Martılar Ada’nın bir simgesiyse, dondurmacı Yunus paye verilmesi gereken bir simge. Babadan oğula, onların da çocuklarının mesleği sürdürmesi, yıllardır kaliteden ödün vermemesi gerçek Adalılar için bir nimet.
Bu sene Ada’dan Bodrum’a transfer olan eş/dostu göremeyen Yunus ise hayli üzgün.
***
Facebook, eski popülaritesini kaybettiyse de bazen ilginç görüntülere rastlanıyor.
Babalar Günü’nde FB sayfaları mezarlık ziyaretine dönüştü. Albümlerden çıkarılmış, kimi renkli, kimi siyah/beyaz, baba-kız fotoğrafları… Alt satırda “Özlüyorum, seni unutmadık, huzur içinde uyu” gibi klişe cümleler. Bir tutarsızlık var.
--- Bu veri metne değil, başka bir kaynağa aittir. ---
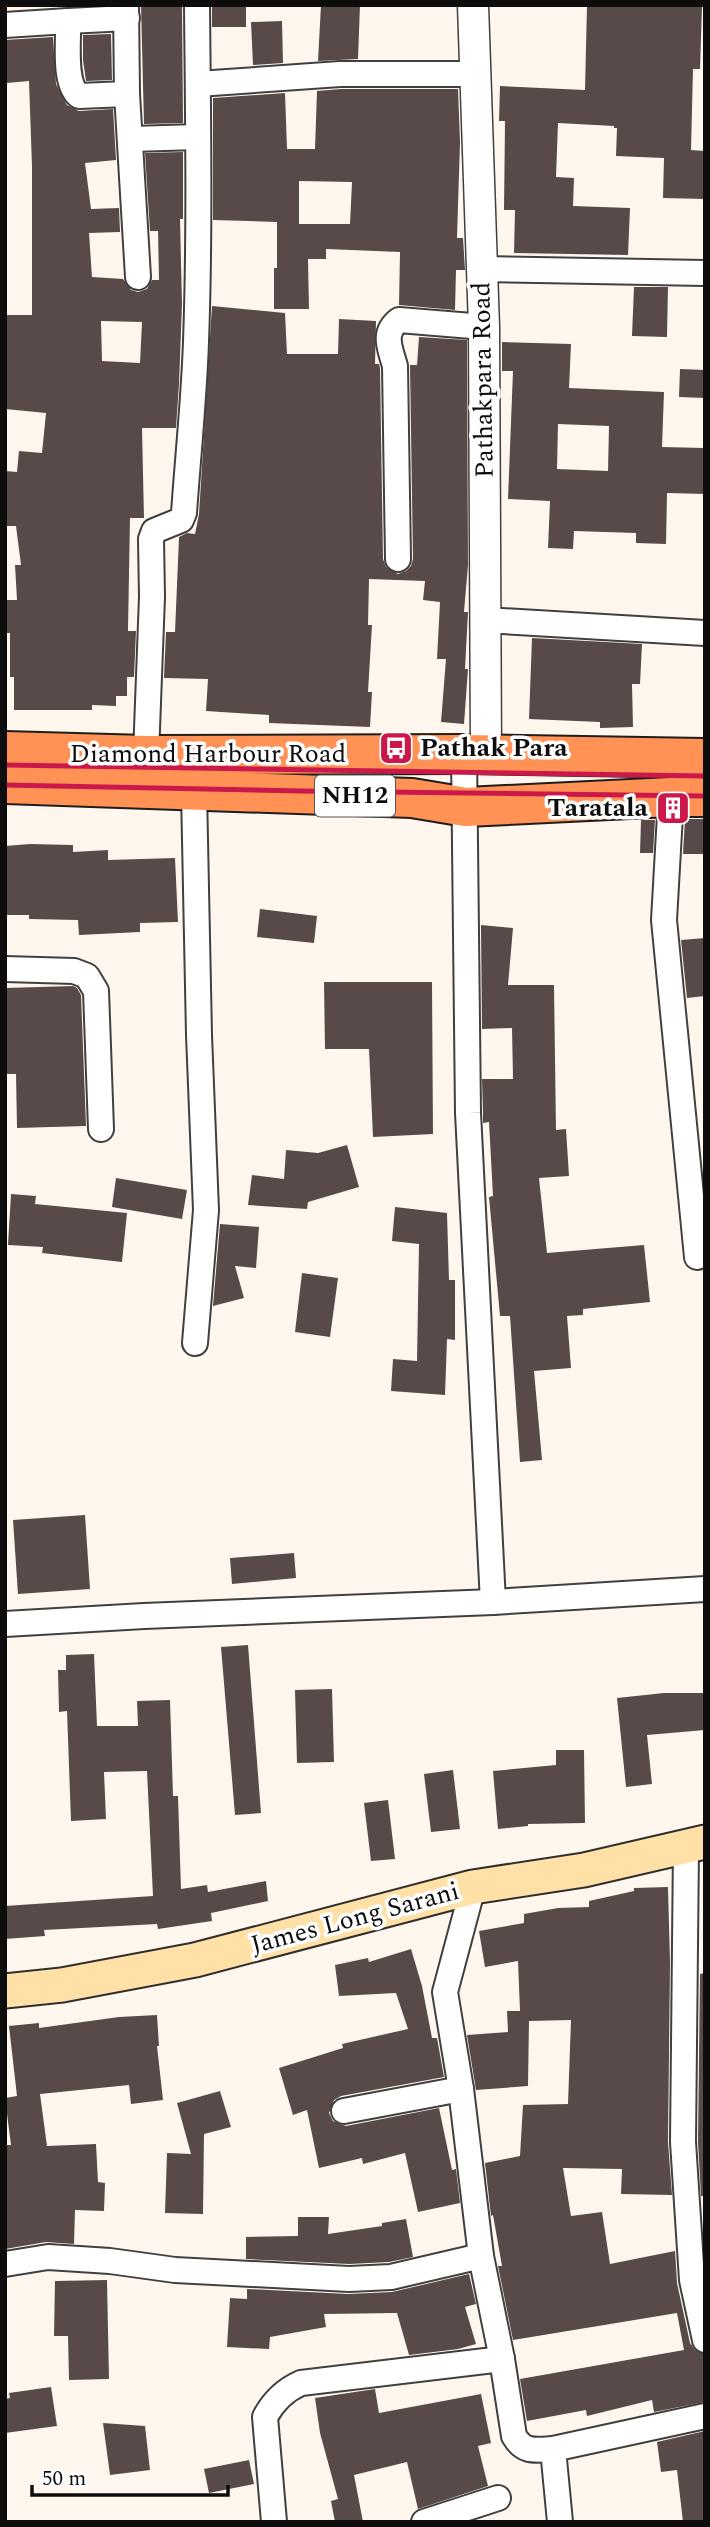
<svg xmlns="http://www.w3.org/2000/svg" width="710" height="2527" font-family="Spectral,serif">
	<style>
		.building { fill: #574a48; fill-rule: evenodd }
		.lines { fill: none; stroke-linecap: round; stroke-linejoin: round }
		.minor-casing { stroke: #404040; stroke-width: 28 }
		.tertiary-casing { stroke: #404040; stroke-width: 33 }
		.secondary-casing { stroke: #2f2f2f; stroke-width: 37 }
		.trunk-casing { stroke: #1e1e1e; stroke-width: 42 }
		.minor { stroke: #fff; stroke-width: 24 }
		.tertiary { stroke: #fff; stroke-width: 30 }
		.secondary { stroke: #ffe1a8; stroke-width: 33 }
		.trunk { stroke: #ff9254; stroke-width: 38 }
		.rail { stroke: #ca184b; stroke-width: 5 }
		.labels { text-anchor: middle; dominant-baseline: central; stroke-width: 7; stroke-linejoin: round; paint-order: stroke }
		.shield { fill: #fff; stroke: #565656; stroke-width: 2 }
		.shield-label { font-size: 24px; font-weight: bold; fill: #0d0d0d }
		.street-label { font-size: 26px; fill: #0d0d0d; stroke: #fff }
		.poi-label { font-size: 26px; font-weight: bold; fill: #0d0d0d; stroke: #fff; text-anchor: start }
	</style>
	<rect width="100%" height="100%" fill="#fff7ed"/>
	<!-- building -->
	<g class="building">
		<polygon points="141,5 182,5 183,123 144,124"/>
		<rect x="212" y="5" width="34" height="22"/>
		<polygon points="321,5 360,5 358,59 318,61"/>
		<polygon points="587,5 702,7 700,69 693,69 691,150 705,151 705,199 663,198 664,158 616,156 617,128 614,128 614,126 558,123 556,177 574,178 573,206 630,208 628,255 514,253 515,210 504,210 505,121 499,121 500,86 585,90"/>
		<polygon points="282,21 283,63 253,65 251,22"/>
		<polygon points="111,34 112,80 86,81 83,60 83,35"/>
		<path d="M53,37L56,84L67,105L79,111L113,109L116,160L85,163L91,209L119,208L120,232L89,233L92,277L123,279L131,290L138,292L147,289L152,280H159L158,231H150L145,153L183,152V219H180L182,304L179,384L176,428H142L144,518H130L128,631H136L134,677H127V696H116V706L92,705V710H14V677H10V633H6V600H17L15,565H21L16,526H5V471L17,472L19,451L42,453L46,413L5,409V315H32V167L29,81L7,83L5,40ZM101,321L142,322L140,363L102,361Z"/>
		<path d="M341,89H458L460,142L457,238H463L465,270H456L455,310L399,305L400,252L326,249V259H308L309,309H274V268H277V222L213,220V98L285,93L287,149H315L317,91ZM299,181L352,182L350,224H299Z"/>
		<polygon points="634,287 668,287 667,337 632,336"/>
		<polygon points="212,306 285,313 287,354 338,354 339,319 376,321 375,364 379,364 380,368 383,559 386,567 398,574 406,571 411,566 413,559 410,365 417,365 419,337 467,340 468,565 464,612 468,612 465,669 468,669 464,724 441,722 446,659 437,659 440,602 423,600 425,581 369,579 368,625 372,625 368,692 372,692 370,727 269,723 269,715 206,711 208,679 164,678 166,632 175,632 179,537 187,533 195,534 199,514"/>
		<path d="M502,342L571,344L569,388L664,392L662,447L705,448V494L667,493L666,544L636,543V533L574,531L573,549L548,548L550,501L508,499L513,371H502ZM558,424L609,426L608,471L557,469Z"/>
		<polygon points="680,369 705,370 705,398 679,397"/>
		<polygon points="532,638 642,644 640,684 632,684 633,727 600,728 600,722 529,719"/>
		<polygon points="685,819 705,819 705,854 683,854"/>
		<polygon points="641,820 655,820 653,853 640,853"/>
		<polygon points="30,844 73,845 73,852 108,850 108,860 175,858 178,922 140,923 140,932 79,935 78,920 29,919 29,915 5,915 5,846"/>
		<polygon points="260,909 317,916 314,943 257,937"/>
		<polygon points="481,925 513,928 508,985 554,985 556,1130 566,1129 569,1176 539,1178 547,1253 644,1245 650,1302 583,1309 583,1315 567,1316 571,1368 534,1371 542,1460 520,1462 510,1316 500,1316 489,1197 493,1196 489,1122 483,1123 483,1113 482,1079 513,1079 512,1028 482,1029"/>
		<polygon points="705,938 705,996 687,998 681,940"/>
		<polygon points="324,982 432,982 433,1134 373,1137 369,1049 325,1049"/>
		<polygon points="73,986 77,988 81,995 86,1126 17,1128 16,1074 5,1074 5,988"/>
		<polygon points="347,1145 359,1187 308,1202 307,1209 248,1205 252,1175 284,1179 286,1150 318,1153"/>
		<polygon points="116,1178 187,1190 182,1219 112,1207"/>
		<polygon points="11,1194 36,1196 35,1204 127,1213 122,1262 42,1253 43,1247 8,1245"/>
		<polygon points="395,1207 447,1213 449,1280 455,1280 455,1340 447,1339 445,1395 391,1391 393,1359 417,1361 419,1244 392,1241"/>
		<polygon points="220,1224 259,1227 256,1268 235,1266 244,1298 213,1306"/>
		<polygon points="302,1273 338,1278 330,1337 295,1332"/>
		<polygon points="85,1515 90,1589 18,1594 13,1520"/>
		<polygon points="294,1553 296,1578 232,1584 230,1558"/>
		<polygon points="248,1645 261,1813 235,1815 221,1647"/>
		<polygon points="94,1654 97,1726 138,1726 137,1701 170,1700 173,1796 178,1796 181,1889 207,1885 208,1892 266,1881 268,1901 211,1913 212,1921 158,1929 157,1924 44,1930 45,1936 5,1939 5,1906 153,1896 147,1771 104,1772 106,1819 71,1821 67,1711 59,1712 58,1670 66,1670 66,1655"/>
		<polygon points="332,1689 334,1762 297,1763 295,1690"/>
		<polygon points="664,1693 705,1693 705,1730 647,1735 652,1784 626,1787 617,1698"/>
		<polygon points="556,1750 584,1750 585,1823 528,1824 528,1826 498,1829 493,1771 556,1765"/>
		<polygon points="453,1770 460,1829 431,1832 424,1774"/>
		<polygon points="388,1800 395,1859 371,1861 364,1803"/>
		<polygon points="668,1887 670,1963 668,2142 672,2195 621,2194 622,2169 563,2168 571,2216 602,2212 610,2264 675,2251 677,2283 690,2343 695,2350 705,2354 705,2402 654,2412 652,2400 587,2416 586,2410 527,2421 520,2379 684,2350 677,2313 513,2340 498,2266 502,2266 493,2215 491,2216 485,2163 520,2156 523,2105 568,2104 571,2020 529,2021 528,2086 476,2090 467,2035 508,2032 507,2011 520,2011 518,1961 485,1967 479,1931 524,1923 524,1914 558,1908 589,1907 589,1901 634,1891 634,1888"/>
		<polygon points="411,1949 422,1986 432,2038 437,2038 444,2077 341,2096 334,2100 329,2113 333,2121 346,2126 439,2108 452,2170 456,2169 460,2203 418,2212 405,2153 363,2164 362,2158 319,2168 307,2110 293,2115 279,2068 343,2048 342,2044 408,2029 396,1993 339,1996 335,1965 368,1958 369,1962"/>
		<polygon points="705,1973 705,2196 701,2196 698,2142 700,1974"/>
		<polygon points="157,2015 159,2046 157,2046 163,2100 131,2104 129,2085 40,2094 47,2146 96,2144 98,2182 105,2183 104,2211 75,2210 74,2244 46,2242 5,2249 5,2145 11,2145 5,2098 17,2096 9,2026 39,2023 39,2028 119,2017"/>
		<polygon points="220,2091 231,2127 204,2134 203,2214 165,2213 167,2153 191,2154 177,2103"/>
		<polygon points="298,2217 329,2217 328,2234 382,2226 382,2223 406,2219 413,2257 389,2262 349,2264 246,2259 246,2237 298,2236"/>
		<polygon points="469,2274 476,2304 465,2307 476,2344 458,2349 409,2355 397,2313 324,2314 326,2327 270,2337 269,2349 227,2347 230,2298 247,2299 247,2289 348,2294 392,2292"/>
		<polygon points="107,2280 109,2379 69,2380 68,2336 54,2336 55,2281"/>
		<polygon points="51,2387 57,2426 5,2433 5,2399 10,2398 9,2393"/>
		<polygon points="375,2389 379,2413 481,2394 491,2443 478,2446 488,2486 418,2509 407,2462 354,2475 363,2522 335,2522 331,2501 338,2499 320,2433 315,2398"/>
		<polygon points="103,2423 145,2426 150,2470 110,2475"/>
		<polygon points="705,2431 705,2522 683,2522 677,2470 661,2472 657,2442"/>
		<polygon points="249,2460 254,2484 209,2493 204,2469"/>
	</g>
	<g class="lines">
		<!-- minor casing -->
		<g class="minor-casing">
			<g id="minor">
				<polyline points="126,5 127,94 138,277"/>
				<polyline points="68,21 127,18"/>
				<path d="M5,25L68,21C69,41 63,83 79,96L127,94"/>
				<polyline points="198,84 340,74 474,74"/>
				<polyline points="132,139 197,137"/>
				<polyline points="482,269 705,273"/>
				<path d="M398,559L395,366C390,348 382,333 399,320L484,327"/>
				<polyline points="485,620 705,633"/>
				<polyline points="464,754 468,1113 493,1602"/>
				<path d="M146,755L152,597L151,539L154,531L181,520L184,513C188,456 194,399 196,342C200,230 198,117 197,5"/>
				<polyline points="194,791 199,1035 206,1210 195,1343"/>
				<polyline points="671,797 664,920 697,1257"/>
				<polyline points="5,969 74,971 87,976 96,991 101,1129"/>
				<polyline points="5,1624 144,1616 493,1602 705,1589"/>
				<polyline points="686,1846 683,2142 692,2280 705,2340"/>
				<path d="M473,1887L445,1992L461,2089L481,2256L502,2359L514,2436C524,2453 535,2450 553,2449L705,2416"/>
				<polyline points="344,2111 461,2089"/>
				<polyline points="5,2264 48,2257 110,2261 175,2270 349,2279 391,2277 481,2256"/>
				<polyline points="553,2449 560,2522"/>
				<path d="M274,2522L265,2417C273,2402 285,2390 301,2383L502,2359"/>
				<polyline points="424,2522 498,2498"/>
			</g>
		</g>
		<!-- tertiary casing -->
		<g class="tertiary-casing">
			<polyline id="tertiary" points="473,5 484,327 486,755"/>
		</g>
		<!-- secondary casing -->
		<g class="secondary-casing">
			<polyline id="secondary" points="5,1991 62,1985 195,1960 473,1887 584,1870 705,1842"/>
		</g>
		<!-- trunk casing -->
		<g class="trunk-casing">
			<g id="trunk">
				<polyline points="5,751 146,755 464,754 705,758"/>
				<polyline points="5,784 412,798 466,807 671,797 705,797"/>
			</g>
		</g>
		<!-- minor -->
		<use href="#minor" class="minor"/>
		<!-- tertiary -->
		<use href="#tertiary" class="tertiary"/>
		<!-- secondary -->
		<use href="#secondary" class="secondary"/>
		<!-- trunk -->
		<use href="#trunk" class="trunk"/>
		<!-- rail -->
		<g class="rail">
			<polyline points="5,765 705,776"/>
			<polyline points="5,785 301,791 705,796"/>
		</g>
	</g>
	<!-- icons -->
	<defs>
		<g id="bus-square" transform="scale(1.75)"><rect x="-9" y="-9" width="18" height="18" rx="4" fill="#ca184b" stroke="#fff"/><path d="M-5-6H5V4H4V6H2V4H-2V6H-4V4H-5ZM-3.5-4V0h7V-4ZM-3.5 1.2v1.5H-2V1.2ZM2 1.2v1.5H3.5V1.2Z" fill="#fff"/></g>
		<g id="building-square" transform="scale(1.75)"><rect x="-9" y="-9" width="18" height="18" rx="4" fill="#ca184b" stroke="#fff"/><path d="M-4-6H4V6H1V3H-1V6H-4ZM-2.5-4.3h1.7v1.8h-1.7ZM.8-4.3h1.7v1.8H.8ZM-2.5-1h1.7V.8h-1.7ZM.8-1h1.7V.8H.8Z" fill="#fff"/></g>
	</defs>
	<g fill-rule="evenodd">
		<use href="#bus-square" x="396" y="748"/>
		<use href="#building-square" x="673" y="808"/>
	</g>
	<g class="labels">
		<!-- shield labels -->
		<rect class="shield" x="315" y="775.5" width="80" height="41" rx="5"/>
		<g class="shield-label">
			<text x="355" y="796">NH12</text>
		</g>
		<!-- street labels -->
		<g class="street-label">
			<text transform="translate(483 380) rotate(-91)">Pathakpara Road</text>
			<text x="208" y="754">Diamond Harbour Road</text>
			<text transform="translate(355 1918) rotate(-15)">James Long Sarani</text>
		</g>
		<!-- poi labels -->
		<g class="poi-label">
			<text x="420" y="748">Pathak Para</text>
			<text x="648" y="808" text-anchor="end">Taratala</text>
		</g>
	</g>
	<!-- border -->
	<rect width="710" height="2527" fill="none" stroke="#0d0d0d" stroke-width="14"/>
	<!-- scale -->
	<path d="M32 2485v10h196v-10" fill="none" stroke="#0d0d0d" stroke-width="3.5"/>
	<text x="42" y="2485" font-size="21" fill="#0d0d0d" stroke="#ffffff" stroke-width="5" paint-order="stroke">50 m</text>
</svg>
Dışa dönük ve duygularını yansıtırken rahatlıyorlar ya da ben içe dönük olduğumdan özelimi paylaşmaktan hoşlanmıyorum.
Emin olduğum nokta, babam FB’ta resmini görmektense, onun yerine Yunus’tan, ‘vişne, kaymak ve çikolatalı’ bir dondurma yememi tercih ederdi.